Description of workflow for the PaintSHOP pipeline.
The pipeline consists of three stages:
-
First, several reference files are created including cleaned input files and various indices.
-
Secondly, the probe design pipeline is run on each chromosome making use of the reference files.
-
Finally, a set of final output files are generated which constitute the pipeline endpoints.
The first step in the workflow is to parse the raw assembly fasta file and discover chromosome names. Based on these names, some records are excluded from bowtie2
and jellyfish
indices to prevent wrongly eliminating probes as non-specific based on alignment and k-mer count results. All but presumptive canonical chromosomes are excluded from probe design, according to the following table:
Type | Identifier | Example | Included in indices | Probes designed |
---|---|---|---|---|
Canonical | * | chr1 | ✔️ | ✔️ |
Unplaced | Un_ | chrUn_KI270386v1 | ✔️ | ❌ |
Unlocalized | _random | chr1_KI270708v1_random | ✔️ | ❌ |
Novel sequence | _alt | chr1_KZ115747v1_alt | ❌ | ❌ |
Alt. haplotype | _hap | chr6_ssto_hap7 | ❌ | ❌ |
Fix patch | _fix | chr1_KN538361v1_fix | ❌ | ❌ |
NOTE: Chromosomes not identified as one of these exceptions are presumed to be canonical chromosomes and treated as such. A record of observed chromosome names and their classifications is generated in the pipeline output directory at 01_reference_files/01_chrom_names/.
This step creates a filtered multi-fasta file for creating bowtie2
and jellyfish
indices, as well as individual fasta files for each canonical chromosome for probes to be designed using parallel processing.
With canonical chromosomes discovered in the previous step, the provided annotations file is loaded and filtered to include only records where:
-
the
seqid
field is identical to one of the presumptive canonical chromosomes -
the
feature
field is equal toexon
The remaining records constitute the set of annotations that will be intersected with DNA probes to design the isoform-resolved RNA FISH probes. These annotations are split by chromosome for parallel processing during downstream steps.
For RNA FISH probe design, when it is known which isoform(s) should be targeted, the annotation file is useful as is. However, it is often desireable to obtain RNA FISH probes for a particular target without specifying isoform information.
For instance, probes designed against an exon that only appears on a very rare isoform, are not likely to be useful against most of the transcripts for this target. To remedy this, this step implements an algorithm to collapse exon annotations to those segments shared by the maximal number of isoforms, when possible.

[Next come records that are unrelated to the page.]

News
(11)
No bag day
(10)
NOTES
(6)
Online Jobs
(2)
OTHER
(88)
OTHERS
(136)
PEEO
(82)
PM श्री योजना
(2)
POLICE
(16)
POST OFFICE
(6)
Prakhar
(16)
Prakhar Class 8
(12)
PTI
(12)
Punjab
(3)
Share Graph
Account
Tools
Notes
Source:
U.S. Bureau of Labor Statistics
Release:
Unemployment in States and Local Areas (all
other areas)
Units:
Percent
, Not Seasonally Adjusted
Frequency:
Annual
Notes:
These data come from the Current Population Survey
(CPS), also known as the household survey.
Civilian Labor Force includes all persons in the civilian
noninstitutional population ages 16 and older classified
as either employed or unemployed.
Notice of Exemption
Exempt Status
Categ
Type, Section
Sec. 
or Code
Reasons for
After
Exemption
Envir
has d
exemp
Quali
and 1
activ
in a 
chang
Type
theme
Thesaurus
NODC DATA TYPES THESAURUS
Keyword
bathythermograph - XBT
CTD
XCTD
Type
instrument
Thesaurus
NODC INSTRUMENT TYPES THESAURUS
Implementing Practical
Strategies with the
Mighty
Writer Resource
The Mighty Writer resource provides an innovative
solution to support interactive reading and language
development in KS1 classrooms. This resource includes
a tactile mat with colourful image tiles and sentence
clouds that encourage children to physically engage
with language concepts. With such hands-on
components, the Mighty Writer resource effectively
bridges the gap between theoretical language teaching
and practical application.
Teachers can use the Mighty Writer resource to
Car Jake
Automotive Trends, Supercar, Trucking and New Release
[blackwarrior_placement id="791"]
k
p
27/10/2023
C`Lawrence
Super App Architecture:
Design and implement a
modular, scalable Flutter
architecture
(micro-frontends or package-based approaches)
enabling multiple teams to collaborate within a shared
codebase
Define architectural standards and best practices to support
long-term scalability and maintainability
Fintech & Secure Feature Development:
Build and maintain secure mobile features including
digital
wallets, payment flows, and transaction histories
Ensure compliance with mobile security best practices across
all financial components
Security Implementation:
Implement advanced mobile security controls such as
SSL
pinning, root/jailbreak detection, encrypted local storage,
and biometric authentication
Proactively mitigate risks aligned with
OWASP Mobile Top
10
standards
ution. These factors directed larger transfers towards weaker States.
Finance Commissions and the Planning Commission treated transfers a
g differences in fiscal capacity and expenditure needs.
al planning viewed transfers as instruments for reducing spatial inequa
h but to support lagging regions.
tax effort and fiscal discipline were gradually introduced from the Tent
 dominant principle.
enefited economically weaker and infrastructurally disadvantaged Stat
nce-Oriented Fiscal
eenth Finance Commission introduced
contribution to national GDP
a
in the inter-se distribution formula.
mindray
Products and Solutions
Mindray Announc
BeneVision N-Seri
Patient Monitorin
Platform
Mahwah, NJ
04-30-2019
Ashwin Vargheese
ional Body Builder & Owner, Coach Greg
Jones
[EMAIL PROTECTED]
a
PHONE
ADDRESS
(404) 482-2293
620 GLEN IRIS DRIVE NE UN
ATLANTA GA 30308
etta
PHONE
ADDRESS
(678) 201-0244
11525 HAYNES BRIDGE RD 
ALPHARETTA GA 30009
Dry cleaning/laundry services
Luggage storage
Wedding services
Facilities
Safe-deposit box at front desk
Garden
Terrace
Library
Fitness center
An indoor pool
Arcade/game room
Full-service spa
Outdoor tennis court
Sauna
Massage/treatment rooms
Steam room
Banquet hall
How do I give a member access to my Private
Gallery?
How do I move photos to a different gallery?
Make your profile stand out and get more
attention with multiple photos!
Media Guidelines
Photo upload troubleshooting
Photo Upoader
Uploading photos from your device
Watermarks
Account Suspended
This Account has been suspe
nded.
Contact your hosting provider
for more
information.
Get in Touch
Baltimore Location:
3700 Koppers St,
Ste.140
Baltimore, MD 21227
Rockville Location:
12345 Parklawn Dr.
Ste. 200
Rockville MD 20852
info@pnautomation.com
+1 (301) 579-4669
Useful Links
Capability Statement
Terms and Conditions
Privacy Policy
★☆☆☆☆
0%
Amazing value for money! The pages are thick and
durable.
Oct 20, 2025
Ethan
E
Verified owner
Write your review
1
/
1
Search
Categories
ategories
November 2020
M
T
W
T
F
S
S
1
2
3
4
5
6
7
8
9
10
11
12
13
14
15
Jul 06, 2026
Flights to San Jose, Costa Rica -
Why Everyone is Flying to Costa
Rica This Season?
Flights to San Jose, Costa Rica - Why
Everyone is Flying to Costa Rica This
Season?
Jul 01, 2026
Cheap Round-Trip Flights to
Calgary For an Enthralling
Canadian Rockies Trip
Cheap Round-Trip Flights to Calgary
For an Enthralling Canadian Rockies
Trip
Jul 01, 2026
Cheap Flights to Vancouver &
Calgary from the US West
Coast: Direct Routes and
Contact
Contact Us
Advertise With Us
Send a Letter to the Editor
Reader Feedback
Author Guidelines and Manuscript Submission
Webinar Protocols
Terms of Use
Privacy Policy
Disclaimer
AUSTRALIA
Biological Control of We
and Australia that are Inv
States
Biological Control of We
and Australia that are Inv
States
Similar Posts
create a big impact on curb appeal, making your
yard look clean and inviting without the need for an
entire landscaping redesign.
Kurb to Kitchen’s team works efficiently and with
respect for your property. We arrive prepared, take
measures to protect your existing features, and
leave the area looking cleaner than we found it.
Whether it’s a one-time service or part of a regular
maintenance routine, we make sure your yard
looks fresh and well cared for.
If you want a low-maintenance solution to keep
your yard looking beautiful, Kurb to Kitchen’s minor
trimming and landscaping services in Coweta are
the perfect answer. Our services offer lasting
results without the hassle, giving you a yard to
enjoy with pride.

This step generates an additional annotation file with isoforms flattened to shared segments. Each of these annotation files is intersected with the DNA probe set to produce the corresponding (isoform-resolved or isoform-flattened) RNA probe set.
After candidate probe sequences are mined from the genome, they are analyzed and scored for efficiency and specificity. As part of this process, candidate probe sequences are aligned to the reference genome using the Bowtie2 NGS aligner with very sensitive parameters. A k-mer frequency analysis is also performed using the jellyfish k-mer counter. Both of these tools require building an index from the genome before querying with candidate probe sequences.
Both indices are built from the filtered multi-fasta file generated upstream, and when the pipeline is executed on a computing cluster, or multiple cores are provided, these index building steps are executed in parallel to the mining of candidate probe sequences.
Candidate probe sequences are mined from the genome using OligoMiner with "newBalance" parameter values. For more information on the mining of candidate probe sequences, see the OligoMiner publication.
After mining candidate probe sequences, a series of steps are performed to score candidate sequences for specifity. These steps are described in depth in the PaintSHOP pre-print.
Briefly, probes are aligned to the genome using bowtie2, and pairwise alignments are reconstructed using sam2pairwise, and k-mer frequency is determined using jellyfish. A gradient boosting regression model implemented with XGBoost generate quantitative predictions about the likelihood of the candidates hybridizing with sequences other than their intended target in the genome using a thermodynamic partition function. These scores are aggregrated into an on-target and off-target score for each probe in the set. Here is a schematic overview of the machine learning pipeline:
After the pipeline is run on each chromosome, DNA FISH probes exist as per-chromosome .tsv files. These files are merged into a single file which constitutes the DNA FISH probe .tsv output file. This file is also used in subsequent steps.
The merged DNA probes are intersected with both the isoform-resolved and isoform-flattened annotation files, which generates the two RNA probe sets. For more information on these probe sets, see the output file specification.
Each of the three completed probe sets are also compressed into zip archives for convenience. These are the files that end up as downloads in the PaintSHOP Resources repo. These three compressed files contain the complete set of generated DNA and RNA FISH probes.